SELECTED PASSAGE:
○ ○ ○ ○ ○
All rocks are from outer-space.
 
©ADG2020 

Sunday, 5 July 2020

Fabricated Memories



Acrylic and permanent marker on hand shaped board [81 x 51cm]

From the beginning of this year I have been working with a geometry based within a twelve sided shape (dodecagon). It is a fascinating limitation to work within and over the past few months I have discovered a series of compositions that I am currently translating from drawings into painting.

The technique of this work is a continuation of previous paintings like 'Static Animation' and others made during 2018. In this variation I have used my present interest in the total spectrum of colour, which has also become a fascinating limitation to explore in and of itself.

The black marker was used in stages to cover the coloured ground while retaining visible traces of the scribbling process and allowing moments of translucent imperfection to expose the under painting. This was done as a way of maintaining qualities of the original drawing within the painted object, and to display qualities of 'rainbow scratch paper' for which this work was partially inspired.

©ADG2020

Monday, 18 May 2020

Acid Test

Acrylic on canvas [51cm x 41cm]

It has been difficult restarting my practice during the tumult of the COVID-19 pandemic. I had already been significantly disrupted during the past six months, moving house three times and spending a period of time overseas. I now find myself in a new place, without proper studio space and within the confines of restricted movement.

Throughout this time I have continued to draw and record a procession of ideas, new formats and associations to themes of time, space and the Sun. Things can move quite fast with drawing and I have much new work that I am eager to produce.
○ ○ ○ ○ ○
INFORMATION:
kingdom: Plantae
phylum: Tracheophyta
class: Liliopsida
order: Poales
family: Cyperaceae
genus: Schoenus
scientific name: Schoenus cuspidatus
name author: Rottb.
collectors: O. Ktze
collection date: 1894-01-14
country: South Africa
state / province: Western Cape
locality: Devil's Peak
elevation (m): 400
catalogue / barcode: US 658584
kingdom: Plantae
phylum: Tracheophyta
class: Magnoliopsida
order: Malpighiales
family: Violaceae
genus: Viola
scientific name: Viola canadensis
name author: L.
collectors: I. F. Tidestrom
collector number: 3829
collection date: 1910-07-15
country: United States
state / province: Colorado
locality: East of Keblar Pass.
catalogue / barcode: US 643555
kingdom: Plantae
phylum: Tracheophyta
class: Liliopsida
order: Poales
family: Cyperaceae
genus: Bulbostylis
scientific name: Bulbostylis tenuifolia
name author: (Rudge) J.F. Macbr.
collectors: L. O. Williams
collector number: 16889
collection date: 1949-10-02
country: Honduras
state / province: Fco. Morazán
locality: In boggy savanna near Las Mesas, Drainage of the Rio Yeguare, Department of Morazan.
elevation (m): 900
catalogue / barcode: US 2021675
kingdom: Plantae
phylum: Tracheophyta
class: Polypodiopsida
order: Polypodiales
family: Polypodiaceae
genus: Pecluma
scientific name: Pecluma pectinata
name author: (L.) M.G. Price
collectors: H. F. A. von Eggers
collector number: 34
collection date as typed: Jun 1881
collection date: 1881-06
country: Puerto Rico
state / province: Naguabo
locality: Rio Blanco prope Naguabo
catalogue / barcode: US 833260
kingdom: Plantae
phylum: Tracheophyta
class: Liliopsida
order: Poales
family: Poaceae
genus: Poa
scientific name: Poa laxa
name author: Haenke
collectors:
○ ○ ○ ○ ○
PROMPT 1: Rewrite the part of the painting journal that begins at "The technique of" and ends after "was partially inspired.", changing "black marker" to "dark ink pen".
PROMPT 2: Pick up the painting journal after its last sentence and write what comes next.
The material is separate from the painting journal.

ANSWER SECTION 1:
The technique of this work is a continuation of previous paintings like 'Static Animation' and others made during 2018. In this variation I have used my present interest in the total spectrum of colour, which has also become a fascinating limitation to explore in and of itself.

The dark ink pen was used in stages to cover the coloured ground while retaining visible traces of the scribbling process and allowing moments of translucent imperfection to expose the under painting. This was done as a way of maintaining qualities of the original drawing within the painted object, and to display qualities of 'rainbow scratch paper' for which this work was partially inspired.

ANSWER SECTION 2:
I expected something different from the results of returning to painting. This canvas was a compromise, starting small to get the ball rolling (so to speak), it has done its job and I am now working on some new shaped works and one larger canvas. All fighting for attention within my limited working space and sometimes chaotic, stressed out headspace.

It's good to be back.

©ADG2020

Sunday, 22 September 2019

SNO 160 _Sequence Error

Install shots from my recent exhibition at Sydney Non Objective curated by Ruark Lewis.

This was a great experience for me, all the work was made in my Lismore studio this year and was a direct response to intense heat of this place. Acrylic paint seemed to dry instantly when applied to the surface of a canvas, which was a perfect condition for this one line at a time painting process. The climate here spurred me on, adapting my previous work of Posca on board to acrylic on canvas and into a scale previously unthinkable with the limits of paint pens.

All photos by Sarah Kukathas of Document Photography.

Monday, 16 September 2019

Screensaver


Vector illustration, [1,334 x 750 pixels (326 ppi)]

These new lock-screen and home-screen compositions were made for iPhone 7 due to a recent upgrade from my previous model (iPhone 5C).

This composition took many iterations to arrive at and I worked though various grid arrangements and colour sequences before reaching this point. For the colour I wanted to utilize primarily the additive scale of cyan, magenta and yellow where secondary and tertiary colours emerge through blending.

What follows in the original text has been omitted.